- Instructions for the task
Although the entries contain pictures, repeat only their words, exactly as written.

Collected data
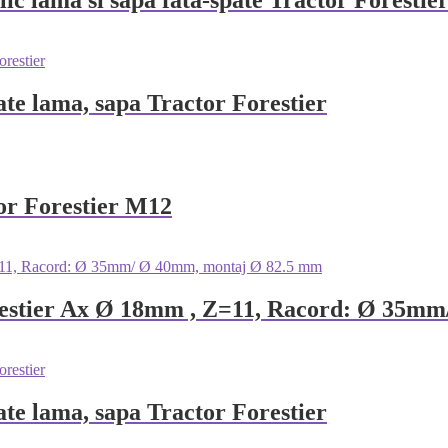
ulic lama si sapa fata-spate Tractor Fores
pate lama, sapa Tractor Forestier
or Forestier M12
orestier Ax Ø 18mm , Z=11, Racord: Ø 35m
pate lama, sapa Tractor Forestier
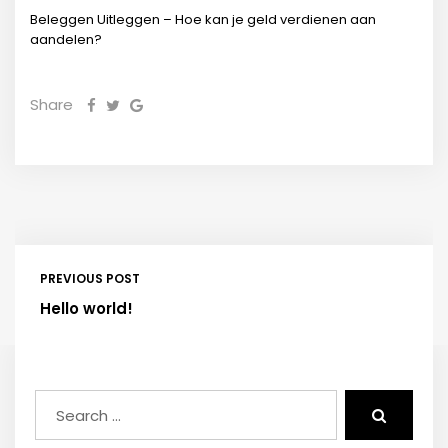
Beleggen Uitleggen – Hoe kan je geld verdienen aan
aandelen?
Share
PREVIOUS POST
Hello world!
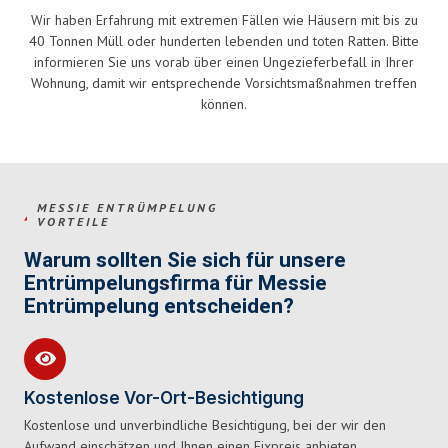
Wir haben Erfahrung mit extremen Fällen wie Häusern mit bis zu
40 Tonnen Müll oder hunderten lebenden und toten Ratten. Bitte
informieren Sie uns vorab über einen Ungezieferbefall in Ihrer
Wohnung, damit wir entsprechende Vorsichtsmaßnahmen treffen
können.
MESSIE ENTRÜMPELUNG
VORTEILE
Warum sollten Sie sich für unsere
Entrümpelungsfirma für Messie
Entrümpelung entscheiden?
Kostenlose Vor-Ort-Besichtigung
Kostenlose und unverbindliche Besichtigung, bei der wir den
Aufwand einschätzen und Ihnen einen Fixpreis anbieten.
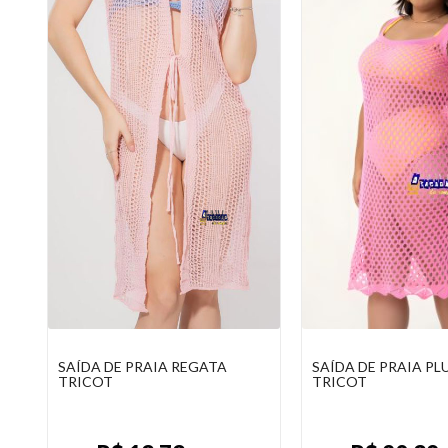
SAÍDA DE PRAIA PLUS SIZE
SHORT TACTEL FIT
TRICOT
PRAIA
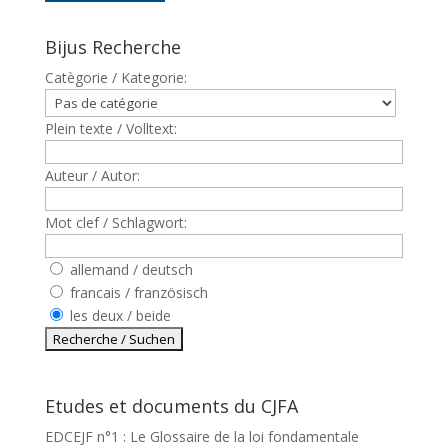
Bijus Recherche
Catègorie / Kategorie:
Plein texte / Volltext:
Auteur / Autor:
Mot clef / Schlagwort:
allemand / deutsch
francais / französisch
les deux / beide
Etudes et documents du CJFA
EDCEJF n°1 : Le Glossaire de la loi fondamentale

- Answer section
ulic lama si sapa fata-spate Tractor Fores
pate lama, sapa Tractor Forestier
or Forestier M12
orestier Ax Ø 18mm , Z=11, Racord: Ø 35m
pate lama, sapa Tractor Forestier
Beleggen Uitleggen – Hoe kan je geld verdienen aan
aandelen?
Share
PREVIOUS POST
Hello world!
Wir haben Erfahrung mit extremen Fällen wie Häusern mit bis zu
40 Tonnen Müll oder hunderten lebenden und toten Ratten. Bitte
informieren Sie uns vorab über einen Ungezieferbefall in Ihrer
Wohnung, damit wir entsprechende Vorsichtsmaßnahmen treffen
können.
MESSIE ENTRÜMPELUNG
VORTEILE
Warum sollten Sie sich für unsere
Entrümpelungsfirma für Messie
Entrümpelung entscheiden?
Kostenlose Vor-Ort-Besichtigung
Kostenlose und unverbindliche Besichtigung, bei der wir den
Aufwand einschätzen und Ihnen einen Fixpreis anbieten.
SAÍDA DE PRAIA PLUS SIZE
SHORT TACTEL FIT
TRICOT
PRAIA
Bijus Recherche
Catègorie / Kategorie:
Plein texte / Volltext:
Auteur / Autor:
Mot clef / Schlagwort:
allemand / deutsch
francais / französisch
les deux / beide
Etudes et documents du CJFA
EDCEJF n°1 : Le Glossaire de la loi fondamentale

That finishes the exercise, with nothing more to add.